Sunday, March 13, 2011

Fixing A Wooded Swingset

SCENARIOS RECALLING PAST, by MIRKO LAUER (Journal REPUBLIC)


For PUCP-IOP survey in March Ollanta Humala now and Pedro Pablo Kuczynski, the two candidates under the first division, have begun to rise significantly. From January to date Humala from 12% to 16%, and PPK 4% to 11%. As the pollster says, the difference between the first and the fifth is narrowed, "a high component of uncertainty."

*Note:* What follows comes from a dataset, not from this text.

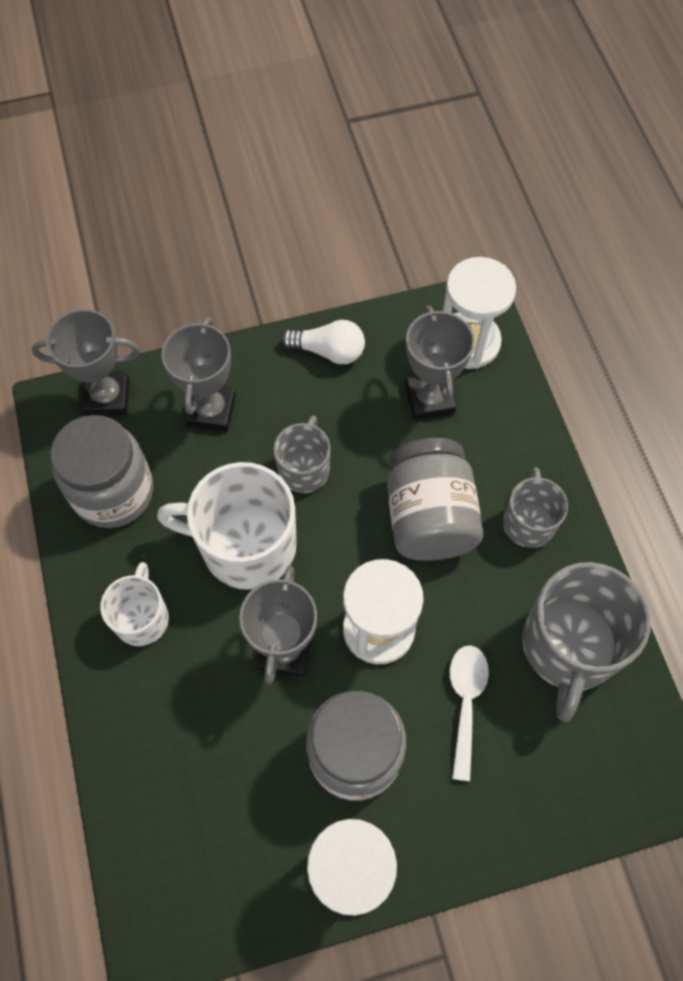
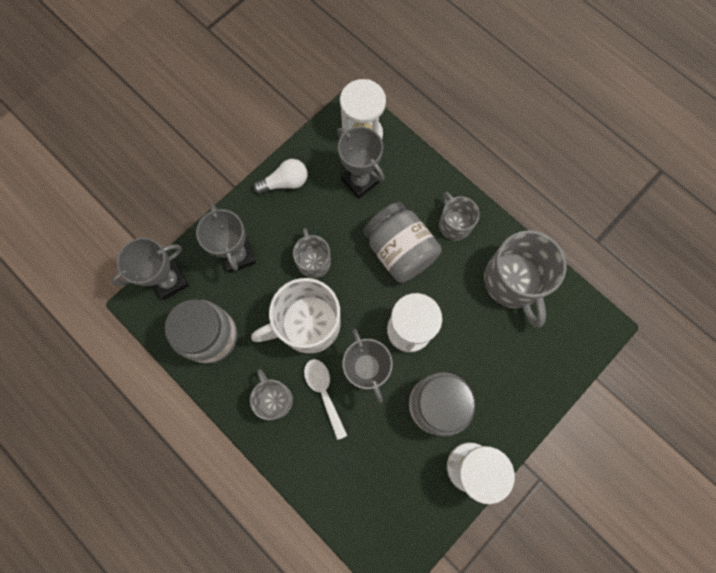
camera: 30 degrees left, 10 degrees up
(142, 617) = (274, 399): white mug -> grey mug
(465, 702) = (477, 343): white spoon -> white spoon (324, 392)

A first reaction to these figures is questionable whether either of these two candidates could still enter the second round in the month of the campaign is missing. Really are at the gates, and the rhythm going at least one of them could realistically think of moving to the second position, and aim higher. This is a new scenario development.
far Humala of the growth and PPK has been for a sum of transverse: votes of three-pointers and votes of the undecided, that from January to date have been reduced from 18% to 10%. But with the sack of undecided depleted, from here the game is to wrest the two votes in those ahead of them, and who already have some exposure.
The three pointers displayed losing votes in the March survey. What is striking is that their numbers thanks to a mechanical resist roller coaster: large falls in some areas, offset by large increases in others. The record loss was Keiko Fujimori, 14% fall in the middle, and record high voting was a tripling of Humala in the east, to 19%.
is interesting that the survey shows on resistance of particular plan to vote for candidate. All have grown, but Luis Castillo continues to be the lowest 40%. Resistance to vote for Toledo has hit a jump, from 34% in January to 43% in March. Humala and PPK are still by far the most resisted.
One conclusion that emerges from this survey, from a question card, is that Humala with 16% and rising and is fighting for second place with Fujimori, 19%, and Castaneda, 17%, both with a downward trend. Another is that PPK is the candidate that is rising faster, and could be placed in the same competition soon.
The new situation evokes past scenarios. The anger that moved into second place and from there to win in 1990. The seemingly radical menacing which ended with half the national sympathies in 2006. The new scenario is the tendency to converge on the numbers of candidates. A month seems long enough so that the lines cross.
That said, a wide 47% think that Toledo will be the winner, 15% believe the same of Castaneda, 14% of Fujimori. However, the trend is that the electorate belies his own predictions, and the feel of the survey is that the order of the numbers one month of the election only tells us that there is now a shaky ground.